TICKET GIVEAWAY: Actually, We’re F**ked runs February 26 through April 7 (with a March 7 opening) at the Cherry Lane, and twi-ny has three pairs of tickets to give away for free. Just send your name, phone number, and favorite play or movie with a curse in the title to contest@twi-ny.com by Thursday, February 28, at 3:00 pm to be eligible. All entrants must be twenty-one years of age or older; three winners will be selected at random.

LOVE IN TIMES SQUARE: X

(photo by twi-ny/mdr)

X welcomes lovers of all kinds to Times Square through the end of February (photo by twi-ny/mdr)

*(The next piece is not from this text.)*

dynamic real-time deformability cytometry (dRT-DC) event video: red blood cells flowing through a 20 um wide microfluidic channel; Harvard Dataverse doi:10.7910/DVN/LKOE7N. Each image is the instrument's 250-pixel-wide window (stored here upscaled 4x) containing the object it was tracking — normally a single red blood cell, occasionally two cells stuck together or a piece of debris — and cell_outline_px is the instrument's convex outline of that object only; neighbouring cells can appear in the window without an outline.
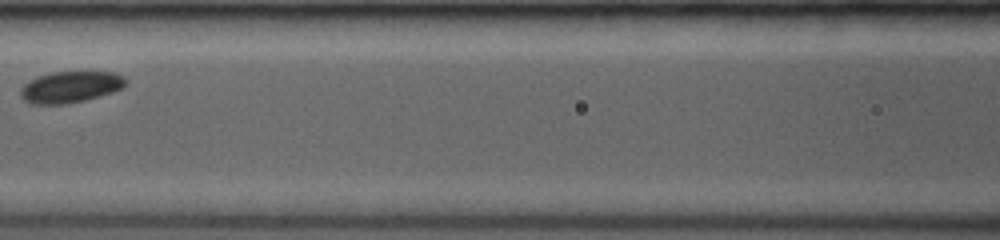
{"species": "common noctule bat (a hibernating species)", "species_latin": "Nyctalus noctula", "temperature_condition": "room temperature", "stored_images_in_passage": 10, "camera_frame_rate_fps": 3500, "um_per_image_px": 0.085, "animal": {"sex": "female", "body_mass_g": 19.0, "forearm_length_mm": 53.3}, "frame": {"image": 1, "passage_image": 6, "time_ms": 2.571, "image_size_px": [1000, 240], "cell_outline_px": [[128, 80], [124, 88], [112, 92], [84, 100], [68, 104], [32, 104], [24, 100], [20, 96], [20, 88], [28, 80], [36, 76], [52, 72], [112, 72], [124, 76]], "centroid_in_image_um": [5.97, 7.39], "position_along_channel_um": 160.6, "area_um2": 19.42}}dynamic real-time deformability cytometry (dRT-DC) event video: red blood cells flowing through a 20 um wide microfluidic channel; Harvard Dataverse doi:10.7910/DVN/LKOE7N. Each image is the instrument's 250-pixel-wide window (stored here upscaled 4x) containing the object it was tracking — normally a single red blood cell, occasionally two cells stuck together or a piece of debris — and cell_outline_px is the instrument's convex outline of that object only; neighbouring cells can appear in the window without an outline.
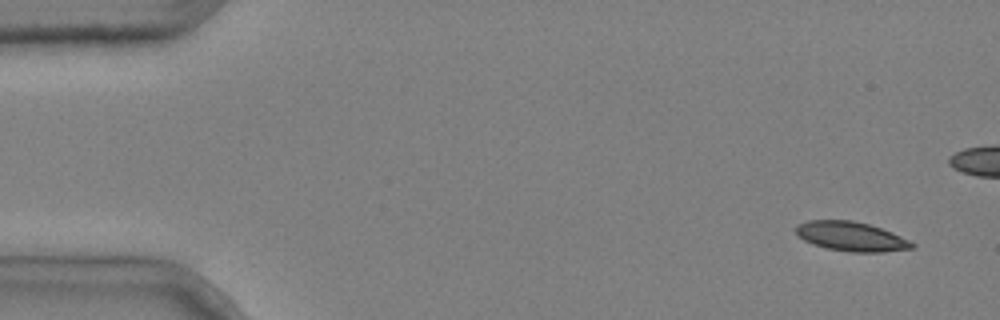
{"species": "common noctule bat (a hibernating species)", "species_latin": "Nyctalus noctula", "temperature_condition": "cold", "stored_images_in_passage": 8, "camera_frame_rate_fps": 3000, "um_per_image_px": 0.085, "animal": {"sex": "male", "body_mass_g": 20.4}, "frame": {"image": 1, "passage_image": 1, "time_ms": 0.0, "image_size_px": [1000, 320], "cell_outline_px": [[916, 248], [884, 252], [848, 252], [828, 248], [812, 244], [796, 236], [796, 224], [808, 220], [852, 220], [868, 224], [892, 232], [916, 244]], "centroid_in_image_um": [72.34, 20.1], "position_along_channel_um": 12.7, "area_um2": 20.0}}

Father Duffy Square, Times Square
Broadway between 46th & 47th Sts.
Through February 28, free
arts.timessquarenyc.org
x slideshow

For eleven years, Times Square has celebrated the romantic month of February with the winner of the Times Square Valentine Heart Design Competition. The 2019 runners-up were Agency Agency’s Heart Warmer, Büro Koray Duman Architects’s Times Crossing, Isometric Studio’s HOPE Sculpture, Pavilions Pavilions — Whole Hearts’ N H D M, Love Labyrinth’s Only If —, and Splice Design Architecture DPC’s Human Heartedness,, but it’s Reddymade and AIA New York’s X that has been standing in Duffy Square since February 1. Illuminating the Crossroads of the World, the Times Square Arts project is made of a pair of large rectangular aluminum planes that intersect each other through circular holes that form hearts when viewed from certain angles. In the center is the repeated phrase “Into difference add equality find love,” while the periphery advises, “Caution: Don’t forget the flowers.” Suchi Reddy, the founding principal of Reddymade and an Indian immigrant, said in a statement, “Exploring the idea of communities as spaces of intersection led me to the tectonic expression of the ‘X,’ which fits the context of Times Square, one of the most thriving intersections of people, place, and culture, and its XXX history. X is for love.” Previous Love in Times Square winners include Aranda\Lasch + Marcelo Coelho’s Window to the Heart, the Office for Creative Research’s We Were Strangers Once Too, and Collective-LOK’s Heart of Hearts.